Schedule tree to SDFG
In big terms, schedule tree to SDFG conversion has the following steps:
- Setup a new SDFG and initialize it's descriptor repository from the schedule tree.
- Insert (artificial) state boundary nodes in the schedule tree:
- Visitor on the schedule tree, translating every node into the new SDFG, see class
StreeToSDFG
. - Memlet propagation through the newly crated SDFG.
- Run
simplify()
on the newly created SDFG (optional).
Hacks and shortcuts
StreeToSDFG
has many visitors raising aNonImplementedError
. I've implemented these visitors on an as-needed basis.- I've added additional state boundaries around nested SDFGs (needed for state changes, e.g.
IfScope
, insideMapNodes
) to force correct execution order. - I've added additional state boundaries after inter-state assigns to ensure the symbols are defined before they are accessed.
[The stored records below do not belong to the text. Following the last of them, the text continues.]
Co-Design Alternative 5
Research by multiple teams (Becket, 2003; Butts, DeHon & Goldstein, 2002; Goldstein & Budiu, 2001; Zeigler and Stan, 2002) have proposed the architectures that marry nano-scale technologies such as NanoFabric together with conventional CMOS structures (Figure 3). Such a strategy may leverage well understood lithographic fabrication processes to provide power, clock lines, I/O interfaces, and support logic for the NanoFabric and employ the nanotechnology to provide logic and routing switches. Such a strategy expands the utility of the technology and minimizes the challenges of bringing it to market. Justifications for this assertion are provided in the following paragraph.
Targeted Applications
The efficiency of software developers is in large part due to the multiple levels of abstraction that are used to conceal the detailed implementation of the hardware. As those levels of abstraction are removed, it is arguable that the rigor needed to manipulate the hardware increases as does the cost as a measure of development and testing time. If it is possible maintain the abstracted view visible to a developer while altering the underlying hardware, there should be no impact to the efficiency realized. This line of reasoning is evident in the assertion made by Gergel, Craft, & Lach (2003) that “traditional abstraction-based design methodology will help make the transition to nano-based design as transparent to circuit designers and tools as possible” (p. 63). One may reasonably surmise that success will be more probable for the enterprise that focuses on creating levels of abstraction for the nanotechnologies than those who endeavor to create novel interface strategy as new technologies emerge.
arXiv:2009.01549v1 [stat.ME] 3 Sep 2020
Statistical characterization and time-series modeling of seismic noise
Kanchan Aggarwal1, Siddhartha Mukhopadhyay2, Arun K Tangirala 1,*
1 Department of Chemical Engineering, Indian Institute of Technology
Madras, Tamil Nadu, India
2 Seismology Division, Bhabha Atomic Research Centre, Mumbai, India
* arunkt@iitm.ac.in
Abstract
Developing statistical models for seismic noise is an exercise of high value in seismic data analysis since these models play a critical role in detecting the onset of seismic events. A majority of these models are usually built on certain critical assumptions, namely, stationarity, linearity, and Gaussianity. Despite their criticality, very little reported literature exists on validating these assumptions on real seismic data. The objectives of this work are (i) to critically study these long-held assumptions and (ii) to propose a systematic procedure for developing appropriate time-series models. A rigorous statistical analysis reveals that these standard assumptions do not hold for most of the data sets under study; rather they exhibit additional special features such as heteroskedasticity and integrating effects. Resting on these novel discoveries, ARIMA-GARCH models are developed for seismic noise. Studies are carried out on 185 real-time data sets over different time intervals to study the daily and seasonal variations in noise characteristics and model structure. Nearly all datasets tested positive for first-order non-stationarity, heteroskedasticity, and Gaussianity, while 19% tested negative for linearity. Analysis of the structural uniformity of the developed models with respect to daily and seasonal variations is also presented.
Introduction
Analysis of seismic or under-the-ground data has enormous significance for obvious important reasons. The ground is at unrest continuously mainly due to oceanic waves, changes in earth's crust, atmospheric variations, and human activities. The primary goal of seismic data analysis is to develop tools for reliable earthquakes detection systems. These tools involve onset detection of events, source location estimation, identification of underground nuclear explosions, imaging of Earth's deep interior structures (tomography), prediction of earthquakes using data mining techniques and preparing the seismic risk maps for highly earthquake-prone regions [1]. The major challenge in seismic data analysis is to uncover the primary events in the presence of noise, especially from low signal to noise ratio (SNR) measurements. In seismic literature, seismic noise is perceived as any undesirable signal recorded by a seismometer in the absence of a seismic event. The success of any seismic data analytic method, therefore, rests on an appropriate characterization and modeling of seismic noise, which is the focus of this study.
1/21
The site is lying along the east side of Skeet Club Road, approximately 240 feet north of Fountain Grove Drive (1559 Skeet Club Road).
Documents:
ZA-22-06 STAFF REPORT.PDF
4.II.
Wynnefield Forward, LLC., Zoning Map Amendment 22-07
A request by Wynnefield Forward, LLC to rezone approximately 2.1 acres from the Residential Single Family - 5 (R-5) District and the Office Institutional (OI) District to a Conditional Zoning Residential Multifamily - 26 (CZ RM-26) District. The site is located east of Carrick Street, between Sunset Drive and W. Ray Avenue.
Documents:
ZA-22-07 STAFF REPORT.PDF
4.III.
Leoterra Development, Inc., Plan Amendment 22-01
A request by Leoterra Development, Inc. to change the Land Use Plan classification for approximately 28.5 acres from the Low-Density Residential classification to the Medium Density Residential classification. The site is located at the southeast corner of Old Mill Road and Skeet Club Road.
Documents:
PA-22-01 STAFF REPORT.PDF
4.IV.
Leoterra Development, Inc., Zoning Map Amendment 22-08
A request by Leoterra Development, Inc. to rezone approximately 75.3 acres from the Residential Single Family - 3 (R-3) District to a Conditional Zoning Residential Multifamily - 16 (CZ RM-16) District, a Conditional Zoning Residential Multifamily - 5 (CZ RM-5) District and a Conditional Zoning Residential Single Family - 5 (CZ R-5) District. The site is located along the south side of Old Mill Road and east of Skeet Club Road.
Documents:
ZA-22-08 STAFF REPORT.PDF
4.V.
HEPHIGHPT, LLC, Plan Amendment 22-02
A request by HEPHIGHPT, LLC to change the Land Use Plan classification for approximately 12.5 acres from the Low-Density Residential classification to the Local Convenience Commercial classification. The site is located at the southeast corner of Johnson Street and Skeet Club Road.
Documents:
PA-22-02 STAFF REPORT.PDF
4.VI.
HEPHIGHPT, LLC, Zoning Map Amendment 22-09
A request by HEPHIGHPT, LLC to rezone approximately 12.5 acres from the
As far as I understand, that shouldn't be necessary. However, I've had SDFGs (todo: which ones?) with unused assigns at the end of the main visitor.
- I've written tests for some things as a way of developing the main visitor. For simple schedule trees, I've already added checks on the resulting SDFG, but pretty fast I ended up validating by "looking at the resulting SDFG".
Optimization laundry list
Things we want to do for optimization (and things we have to re-build from the old bridge).
- Different loops per target hardware: like previously, but less confusing
- Tiling: like previously, but hardware dependent. More details in this file.
- CPU: temps are allocated & de-allocated on the fly
- Axis-split merge
- Over-computation merge
- Local caching
- Inline thread-local transients: like previously.
- Optimize OpenMP pragmas: Check which of the previous optimizations still make sense.
- We ran a special version of
TrivialMapElimination
with more condition to when it applies. - Special cases for stencils without effect? They were treated separately in the previous bridge.
- In the previous bridge, we'd merge a horizontal region with the loop bounds in case the horizontal region was the only thing inside that loop.
- In the previous bridge, we'd split horizontal execution regions. This was also used for orchestration in NDSL. To be re-evaluated.